Fallout 2 to this day remains one of the least mission-obsessed narrative-heavy roleplaying games, and it’s one of the coolest, and maybe also cheesiest, sandbox story-based RPGs. The development could focus on creating the world partially because the system was completely unchanged from Fallout 1, so nobody had to reinvent the wheel, which tends to be the case with every new Bethesda game.
Bonus entry 1: Fallout Pinball
Release date: | 2016 |
Developer: | Zen Studios |
Focus: | It’s pinball |
Apparently there are a Fallout boards for Zen Pinball 2, Pinball FX 2 and Pinball FX 3, if these names tell you anything.
There isn’t really much to tell about them, but if you loved Space Cadet on Windows XP and want some of that sweet retro-futuristic overlay for a pinball game, you may want to check them out.
Bonus entry 2: Fallout Shelter
Release date: | 2015 |
Developer: | Bethesda Game Studios, Behaviour Interactive |
Focus: | Managing a Vault |
Placing Fallout Shelter among the big guys would have been unfair to everyone involved. FS is a sweet, charming management game kept in the same aesthetic as the iconic, cartoonish Vault Boy character.
Your task is to create a functional vault of your own inside a mountain.
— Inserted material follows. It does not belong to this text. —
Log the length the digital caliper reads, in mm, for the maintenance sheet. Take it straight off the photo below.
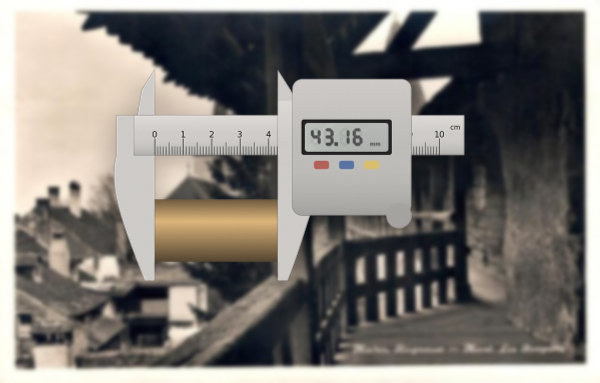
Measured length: 43.16 mm
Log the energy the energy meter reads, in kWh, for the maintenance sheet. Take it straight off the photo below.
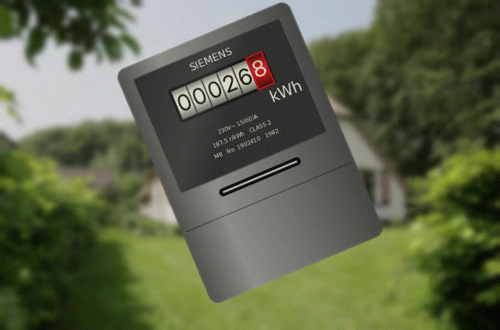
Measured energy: 26.8 kWh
This involves actually building and improving various rooms (like power generators or living quarters), sending your dwellers on expeditions in search of resources, and defending your vault against raiders and monsters.
Originally designed as a mobile game it quickly found its way to bigger platforms. It’s one of the games that require a bit of babysitting, because expeditions are played out in real time, so it’s not necessarily something you could leave alone for half a year. But in short bursts it’s quite fun to see the ant-farm view of a vault and cartoonish characters scuttling about their business.
Ending slides
This concludes our subjective ranking of Fallout games based on their general roleplaying qualities, general production quality, and subjective entertainment factor. Hopefully you will find this useful and informative in choosing the next Fallout game to play.